In terrestrial ecosystems, the sun's energy is captured by primary producers (plants). That energy is used for plant metabolism, reproduction, and growth (building tissues, storing energy, etc.). Net primary productivity (NPP) of an ecosystem is the the difference between what energy primary producers capture from the sun and onvert into sugars during photosynthesis, and the energy loss to maintenance and metabolism. It is principally measured as the accumulated biomass. Importantly, NPP is an upper bound, since the primary, if not only way, for all other organisms to obtain their energy is to consume plants (herbivores), or consume those who consume plants (carnivores).

NPP is different between terrestrial ecosystems. Deserts have the lowest. Tropical rainforests the highest (excluding marshes, etc.). Temperate forests are quite high, and much higher than grasslands or farmlands.

e.g. 9000 kilocalories/square meter/year for rain forests, 6000 for temperate forests, about 2000 for farmland.

Now what most modern farming does do, is bring in energy from elsehwere. For example, cattle might be fed corn brought it from elsewhere. Not to mention the energy inputs from fossil fuels (fertilizers, tractors, etc.)

(2) You are right that comparisons in terms of biomass imply fungibility and it is not always appropriate. But it is also true that individual species often simply fill niches that arise as a property of the system (the system of energy inputs and limiting factors). How else would you compare, say, a forest in Washington with a forest in northern Europe? different species, and all that. But the niches are largely the same.

> Now what most modern farming does do, is bring in energy from elsehwere. For example, cattle might be fed corn brought it from elsewhere. Not to mention the energy inputs from fossil fuels (fertilizers, tractors, etc.)

Yes! Minus the corn, which is another farmland, fossil fuels, Haber Bosch fertilizers are things that only humans do.

Are you saying that with all the technologies of modern farming, it still produces less than 0.25x mammal-consumable calories per square mile (9000 for rainforest vs 2000 for farmland)?

That is unbelievable on its face, frankly, but also of couse farmland is not generally replacing lucious rainforests, but other bushland or something. So, humans and their farmland has to be enormously increasing the mammal-consumable calories per plot of farmland compared to wildland, otherwise farming wouldn’t make sense.

The point is, there is only 1 animal (human) that drastically increases calories per square meter wherever it goes, so we (and livestock we choose to feed with farming) can not be lumped into any biomass calculations.

2) I would compare the species within themselves, and the “niches” between forests. Ultimately, I think biomass confuses more than it elucidates.
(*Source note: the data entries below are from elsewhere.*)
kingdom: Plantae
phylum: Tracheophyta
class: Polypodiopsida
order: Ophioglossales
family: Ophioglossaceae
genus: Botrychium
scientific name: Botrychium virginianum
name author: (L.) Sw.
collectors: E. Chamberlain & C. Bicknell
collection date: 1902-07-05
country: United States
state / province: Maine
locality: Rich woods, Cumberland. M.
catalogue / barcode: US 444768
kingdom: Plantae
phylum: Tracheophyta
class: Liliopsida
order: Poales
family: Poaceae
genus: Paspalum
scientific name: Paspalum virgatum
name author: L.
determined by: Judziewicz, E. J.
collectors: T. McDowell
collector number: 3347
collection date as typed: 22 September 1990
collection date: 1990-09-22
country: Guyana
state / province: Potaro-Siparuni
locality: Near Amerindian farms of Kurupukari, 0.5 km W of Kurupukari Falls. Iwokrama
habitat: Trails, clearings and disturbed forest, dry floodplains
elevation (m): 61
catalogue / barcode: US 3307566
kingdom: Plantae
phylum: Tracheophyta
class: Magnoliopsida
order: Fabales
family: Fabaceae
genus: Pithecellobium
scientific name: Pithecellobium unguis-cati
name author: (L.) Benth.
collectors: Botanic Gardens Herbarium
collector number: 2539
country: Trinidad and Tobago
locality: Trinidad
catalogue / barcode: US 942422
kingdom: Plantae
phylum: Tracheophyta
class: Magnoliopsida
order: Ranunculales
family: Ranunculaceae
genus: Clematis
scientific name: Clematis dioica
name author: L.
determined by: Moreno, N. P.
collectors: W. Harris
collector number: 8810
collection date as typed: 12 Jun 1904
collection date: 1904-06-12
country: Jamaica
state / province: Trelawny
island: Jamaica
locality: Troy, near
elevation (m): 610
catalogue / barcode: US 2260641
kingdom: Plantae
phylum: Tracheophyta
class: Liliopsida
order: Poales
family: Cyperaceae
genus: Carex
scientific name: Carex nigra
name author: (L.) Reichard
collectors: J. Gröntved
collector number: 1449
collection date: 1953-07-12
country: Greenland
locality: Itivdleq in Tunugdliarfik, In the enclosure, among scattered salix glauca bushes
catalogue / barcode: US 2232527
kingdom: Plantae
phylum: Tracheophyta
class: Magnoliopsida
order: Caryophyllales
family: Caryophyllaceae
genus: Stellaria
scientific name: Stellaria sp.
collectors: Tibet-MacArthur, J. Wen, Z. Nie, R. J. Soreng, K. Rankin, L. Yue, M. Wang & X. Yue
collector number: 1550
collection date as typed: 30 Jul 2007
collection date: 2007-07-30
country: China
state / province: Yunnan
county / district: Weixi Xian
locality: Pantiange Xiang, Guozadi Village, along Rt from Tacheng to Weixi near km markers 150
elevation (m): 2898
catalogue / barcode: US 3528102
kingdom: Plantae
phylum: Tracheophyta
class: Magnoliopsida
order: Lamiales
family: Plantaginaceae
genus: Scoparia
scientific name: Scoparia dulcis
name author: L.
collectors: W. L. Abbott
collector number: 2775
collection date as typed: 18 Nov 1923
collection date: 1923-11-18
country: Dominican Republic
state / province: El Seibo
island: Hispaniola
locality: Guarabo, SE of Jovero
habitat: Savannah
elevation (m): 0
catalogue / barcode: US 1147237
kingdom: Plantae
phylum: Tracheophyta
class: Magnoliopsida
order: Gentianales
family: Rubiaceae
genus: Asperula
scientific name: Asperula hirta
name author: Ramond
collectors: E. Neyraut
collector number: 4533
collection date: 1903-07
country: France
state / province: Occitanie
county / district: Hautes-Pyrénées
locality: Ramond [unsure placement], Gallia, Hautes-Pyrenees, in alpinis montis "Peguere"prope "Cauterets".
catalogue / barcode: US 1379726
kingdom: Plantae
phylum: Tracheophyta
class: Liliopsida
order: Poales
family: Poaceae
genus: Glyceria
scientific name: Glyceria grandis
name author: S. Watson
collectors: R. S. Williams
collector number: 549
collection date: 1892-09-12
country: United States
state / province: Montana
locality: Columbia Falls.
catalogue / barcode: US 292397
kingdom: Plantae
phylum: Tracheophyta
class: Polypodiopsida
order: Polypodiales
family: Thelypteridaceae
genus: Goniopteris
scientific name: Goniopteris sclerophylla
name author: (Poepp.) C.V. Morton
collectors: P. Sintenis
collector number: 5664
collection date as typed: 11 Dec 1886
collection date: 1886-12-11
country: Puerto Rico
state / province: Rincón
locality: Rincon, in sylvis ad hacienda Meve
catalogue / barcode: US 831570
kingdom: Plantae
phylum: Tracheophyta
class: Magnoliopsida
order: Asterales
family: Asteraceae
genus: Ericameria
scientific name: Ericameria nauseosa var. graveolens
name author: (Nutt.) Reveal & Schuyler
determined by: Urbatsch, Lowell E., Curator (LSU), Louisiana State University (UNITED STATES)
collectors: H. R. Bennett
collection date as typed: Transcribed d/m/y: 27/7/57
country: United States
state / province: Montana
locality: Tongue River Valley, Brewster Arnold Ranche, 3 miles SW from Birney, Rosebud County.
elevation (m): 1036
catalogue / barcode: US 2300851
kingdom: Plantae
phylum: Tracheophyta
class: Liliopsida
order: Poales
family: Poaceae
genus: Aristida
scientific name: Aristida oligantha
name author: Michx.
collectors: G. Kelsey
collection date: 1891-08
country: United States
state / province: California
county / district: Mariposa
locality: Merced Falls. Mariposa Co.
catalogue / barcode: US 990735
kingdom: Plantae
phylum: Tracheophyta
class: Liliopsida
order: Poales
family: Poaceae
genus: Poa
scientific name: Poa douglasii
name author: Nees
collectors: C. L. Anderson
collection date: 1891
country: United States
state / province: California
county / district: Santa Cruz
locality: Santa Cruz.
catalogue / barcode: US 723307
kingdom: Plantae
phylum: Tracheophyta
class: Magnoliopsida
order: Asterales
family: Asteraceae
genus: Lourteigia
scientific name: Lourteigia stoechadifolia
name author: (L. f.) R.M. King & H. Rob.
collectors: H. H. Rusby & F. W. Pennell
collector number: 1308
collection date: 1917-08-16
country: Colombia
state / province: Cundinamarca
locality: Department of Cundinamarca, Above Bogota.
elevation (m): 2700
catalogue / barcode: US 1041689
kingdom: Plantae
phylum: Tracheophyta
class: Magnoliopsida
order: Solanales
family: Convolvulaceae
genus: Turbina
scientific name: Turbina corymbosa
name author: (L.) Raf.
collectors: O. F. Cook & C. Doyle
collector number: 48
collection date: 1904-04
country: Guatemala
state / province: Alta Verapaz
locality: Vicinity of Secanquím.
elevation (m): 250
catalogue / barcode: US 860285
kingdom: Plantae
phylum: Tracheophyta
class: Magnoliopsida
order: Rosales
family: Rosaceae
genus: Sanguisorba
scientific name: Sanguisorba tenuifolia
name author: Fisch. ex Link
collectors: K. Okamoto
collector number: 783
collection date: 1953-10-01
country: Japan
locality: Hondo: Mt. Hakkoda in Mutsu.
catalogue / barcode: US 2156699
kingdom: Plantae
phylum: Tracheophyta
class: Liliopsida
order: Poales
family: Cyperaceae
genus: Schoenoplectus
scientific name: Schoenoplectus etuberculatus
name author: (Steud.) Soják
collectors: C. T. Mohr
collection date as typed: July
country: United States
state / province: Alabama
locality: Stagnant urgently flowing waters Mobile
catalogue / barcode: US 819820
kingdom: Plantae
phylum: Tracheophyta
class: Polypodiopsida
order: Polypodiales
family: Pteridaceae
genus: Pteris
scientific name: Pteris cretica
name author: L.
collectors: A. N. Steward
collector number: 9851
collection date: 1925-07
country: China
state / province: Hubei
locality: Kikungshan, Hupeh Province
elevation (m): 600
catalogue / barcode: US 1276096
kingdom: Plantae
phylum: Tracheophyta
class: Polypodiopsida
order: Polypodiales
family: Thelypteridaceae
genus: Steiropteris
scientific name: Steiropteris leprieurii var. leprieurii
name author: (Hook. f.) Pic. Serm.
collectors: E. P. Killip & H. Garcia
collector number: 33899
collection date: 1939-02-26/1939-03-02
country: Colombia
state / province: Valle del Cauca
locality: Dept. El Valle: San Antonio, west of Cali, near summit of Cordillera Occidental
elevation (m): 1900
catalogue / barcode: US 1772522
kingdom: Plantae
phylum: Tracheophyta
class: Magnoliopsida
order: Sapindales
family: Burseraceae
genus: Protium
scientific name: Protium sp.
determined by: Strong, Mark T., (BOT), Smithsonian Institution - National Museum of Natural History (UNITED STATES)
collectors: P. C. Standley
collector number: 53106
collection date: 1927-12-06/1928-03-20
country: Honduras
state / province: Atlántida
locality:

Talk about ant colonies of Antium Washingtonicum to Antium Europium, don’t plop them into the same metric as Cougarium Washingtonium, in my opinion this is will lead to maybe nice-looking graphs with “findings” that are nonsensical.

Pretty sure that's the estimate of carbon content, but it's a proper scientific concept.

The number of decibels they can produce is a “proper scientific concept”- metrics can be arbitrary and useless.